One of the most interesting of California’s pioneer women was the late Mrs. Deborah K. Crittenden, who lived in California nearly sixty-seven years and who died at San Francisco, March 14, 1920, aged ninety-four years and eight months.

She was born at Waterloo, Seneca County, New York, in 1825. Her father, John Scott, was a graduate of Princeton College, served with the rank of captain in the War of 1812, and he and his family were people of substantial position in business and social affairs. Mrs. Crittenden, therefore, was a real daughter of the Society of the Daughters of 1812. A few years before her death she was made an honorary member of the National Society Daughters of 1812, United States of America.

Mrs. Crittenden’s maternal grandfather, Joseph Lambert, a Quaker, was a close friend of George Washington, and gave much money and other supplies to the soldiers of the Revolution. Lambertsville, New Jersey, was named in his honor. Washington’s headquarters were at the mansion of this sterling patriot the night before he crossed the Delaware. Also in the maternal line Mrs. Crittenden was a grand niece of Commodore Doughty Stockton, in whose honor the City of Stockton, California, was named.

The social position of the Scott family brought Mrs. Crittenden an unusual acquaintance with leading men and women. She frequently recalled how in 1832, at the age of seven, she accompanied her mother on a canal boat to New York City, and in the course of the visit saw many of the notable people of that day. She recalled meeting a number of the Presidents, the first being Martin Van Buren, and later Rutherford B. Hayes, General Grant, Benjamin Harrison and, subsequently, President McKinley.

Mrs. Crittenden in 1848 attended the first convention ever held in the interests of woman’s suffrage, which was held at the Methodist Church in Seneca Falls, New York. The organizer of the convention was Elizabeth Cady Stanton, whose father, an eminent jurist, was very indignant because of his daughter’s pioneer work in this field. Another member who attended the convention was Mrs. Bloomer, wife of a prominent lawyer, Dexter Bloomer, and for whom was named the Bloomer costume. Mrs. Crittenden saw Elizabeth Cady Stanton dressed in bloomers, made, as she described, in sack fashion, belted in at the waist and coming down halfway between the knee and ankle, below which were the Turkish trousers. Two years prior to this convention another notable visitor at Seneca Falls was the Quakeress, Lucretia Mott, another pioneer of the woman’s suffrage cause. Mrs. Crittenden never lost her interest in woman’s suffrage, and was always an active member in the Susan B. Anthony Club of San Francisco, a club of which Mrs. Mary Austin Sperry was president.

Mrs. Crittenden’s father died in 1846 and her mother in 1850. In the meantime she had become engaged to Charles Peck Crittenden, who in 1850 came to California. In 1853 she also started for the Pacific Coast, on the Tennessee, coming by way of Panama, crossing the Isthmus on train and mule back, and sailing on the John L. Stevens, arrived in San Francisco, October 17, 1853. On the same evening she was married to Mr. Crittenden in a house on Hardy Place, a two-story building, the timbers of which had been brought out from Boston.

Mrs. Crittenden after she and her husband located at San Jose began teaching school there in 1856. She was one of the first educators in the State of California and opened the first school in San Jose, in her own home, there being no public school building at that time. She was one of the first members of the First Presbyterian Church of San Jose, and was an active member for many years. Her children early in life identified themselves with the same church. In addition to looking after home and the rearing of her children she was engaged in teaching for thirty years. After 1890 her home was again in San Francisco.

_ _ _ _ _

◆ **Problem set**
1. Answer these questions from the sketch of Deborah K. Crittenden:
(a) In what year was she born?
(b) Where was the 1848 woman's suffrage convention she attended held?
(c) On what date did she arrive in San Francisco?
2. Carry on the sketch of Deborah K. Crittenden, picking up after its final sentence.

◆ **Given information**
_ _ _ _ _

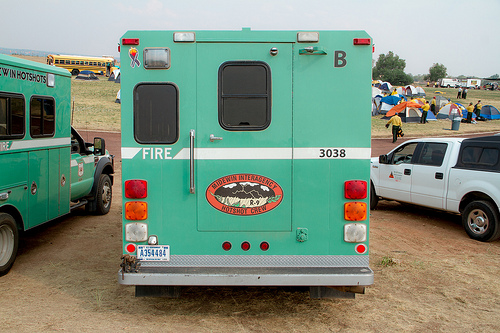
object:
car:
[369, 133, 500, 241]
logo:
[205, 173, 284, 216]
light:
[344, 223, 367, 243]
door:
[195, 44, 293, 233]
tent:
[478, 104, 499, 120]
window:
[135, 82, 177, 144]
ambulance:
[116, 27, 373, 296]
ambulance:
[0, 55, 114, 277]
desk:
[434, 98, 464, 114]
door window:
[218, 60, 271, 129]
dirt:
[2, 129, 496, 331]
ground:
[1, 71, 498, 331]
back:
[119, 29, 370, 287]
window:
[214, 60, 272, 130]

_ _ _ _ _

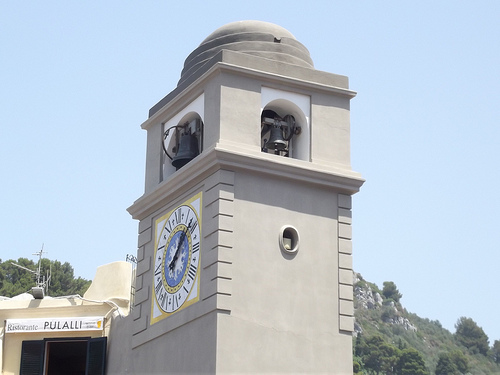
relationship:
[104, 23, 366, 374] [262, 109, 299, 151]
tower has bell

_ _ _ _ _

◆ **Written answers**
1.
(a) 1825
(b) At the Methodist Church in Seneca Falls, New York
(c) October 17, 1853

2.
Mrs. Crittenden was elected vice president of the association of pioneer women of California in 1915, and served one year, having declined the office of president on account of her and failing sight. She had a wonderful memory. After her ninetieth birthday she learned and recited a number of poems for the entertainment of friends and guests of the Pioneer Women in the log cabin in Golden Gate Park. Her favorite poem was “Our Homestead,” by Phoebe Cary. She delighted to recite the twenty-third psalm and quoted many other verses from the Bible. Through the War Service Committee she was invited to be the honored mother on “Mother’s Day” at the Palace of Fine Art Memorial, San Francisco, in May 1918-1919. In May 1920, with the permission of the Golden Gate Park Commissioners the Association of Pioneer Women of California planted a sequoia tree near the log cabin the park in memory of Mrs. Crittenden. Appropriate services were held, observed with prayer, singing and an address by the Hon. Samuel Shortridge, United States senator from California.

To the marriage of Charles Peck and Deborah Katherine Crittenden were born six children, two dying in infancy. Of the four surviving children, all college graduates, Joseph Lambert was a teacher, and by his marriage to Jessie Gordon has a daughter, Charmian. George Baldwin Crittenden, a lawyer, married Ida Zenoma Gray, and was the father of four children: Charles Lambert, who died at the age of nineteen; Doris, who married Maurice Belber; Ethel Katherine, who is the wife of Lucien Rohlick and has a daughter, Patricia; and Eleanor Burnham, who married Mr. Harold Dougherty. Helen, the third child, married Hon. Ralph Andrus Loveland, senator of West Port, New York State, and is a widow, her only son, Crittenden Andrus Loveland, passing away at the age of twenty-four. Miss Mary Lambert Crittenden has been a teacher for many years in San Francisco High School.

The late Mrs. Crittenden was a beautiful character, a woman of unusual intellectual gifts, and she possessed that rare distinction of being able to grow old beautifully and constantly make new friendships as the old ones were closed by death. 

Source: History of the San Francisco Bay Region Vol. 3 page 21-22 by Millard. Published by The American Historical Society, Inc. 1924.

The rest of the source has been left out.